To do:
Nothing other than the lines from the one containing "Brasileiro – Sub-17" through the last line of the data below should be output, each reproduced exactly.

BEGIN Supplied data

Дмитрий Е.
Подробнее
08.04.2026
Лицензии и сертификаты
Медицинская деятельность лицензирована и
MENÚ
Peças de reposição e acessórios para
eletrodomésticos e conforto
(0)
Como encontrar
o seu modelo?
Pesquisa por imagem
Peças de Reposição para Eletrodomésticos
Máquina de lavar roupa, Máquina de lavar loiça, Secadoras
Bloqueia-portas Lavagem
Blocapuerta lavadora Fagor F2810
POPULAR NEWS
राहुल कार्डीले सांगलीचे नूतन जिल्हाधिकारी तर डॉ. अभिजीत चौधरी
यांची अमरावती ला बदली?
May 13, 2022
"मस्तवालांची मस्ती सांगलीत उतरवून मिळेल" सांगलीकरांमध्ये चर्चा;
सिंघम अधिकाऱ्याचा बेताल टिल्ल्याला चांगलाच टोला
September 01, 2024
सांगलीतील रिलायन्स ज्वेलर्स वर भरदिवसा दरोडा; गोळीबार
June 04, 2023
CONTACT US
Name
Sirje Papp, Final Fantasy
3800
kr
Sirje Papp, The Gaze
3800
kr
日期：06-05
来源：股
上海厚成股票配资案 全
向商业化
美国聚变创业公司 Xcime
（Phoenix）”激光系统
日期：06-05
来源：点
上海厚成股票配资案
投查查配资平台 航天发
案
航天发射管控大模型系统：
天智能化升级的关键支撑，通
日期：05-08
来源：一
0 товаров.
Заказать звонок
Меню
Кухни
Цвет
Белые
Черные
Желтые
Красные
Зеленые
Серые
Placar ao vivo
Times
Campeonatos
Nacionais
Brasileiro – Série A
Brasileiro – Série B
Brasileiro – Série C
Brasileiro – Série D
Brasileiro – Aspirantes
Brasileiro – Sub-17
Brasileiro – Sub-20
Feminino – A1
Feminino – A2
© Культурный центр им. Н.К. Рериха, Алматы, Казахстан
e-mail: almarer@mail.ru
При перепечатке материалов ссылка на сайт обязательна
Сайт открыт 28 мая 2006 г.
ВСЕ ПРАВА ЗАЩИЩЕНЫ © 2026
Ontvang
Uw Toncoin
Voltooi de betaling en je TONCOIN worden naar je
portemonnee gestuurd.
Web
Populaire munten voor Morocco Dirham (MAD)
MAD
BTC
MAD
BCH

END Supplied data

Output of the exercise:
Brasileiro – Sub-17
Brasileiro – Sub-20
Feminino – A1
Feminino – A2
© Культурный центр им. Н.К. Рериха, Алматы, Казахстан
e-mail: almarer@mail.ru
При перепечатке материалов ссылка на сайт обязательна
Сайт открыт 28 мая 2006 г.
ВСЕ ПРАВА ЗАЩИЩЕНЫ © 2026
Ontvang
Uw Toncoin
Voltooi de betaling en je TONCOIN worden naar je
portemonnee gestuurd.
Web
Populaire munten voor Morocco Dirham (MAD)
MAD
BTC
MAD
BCH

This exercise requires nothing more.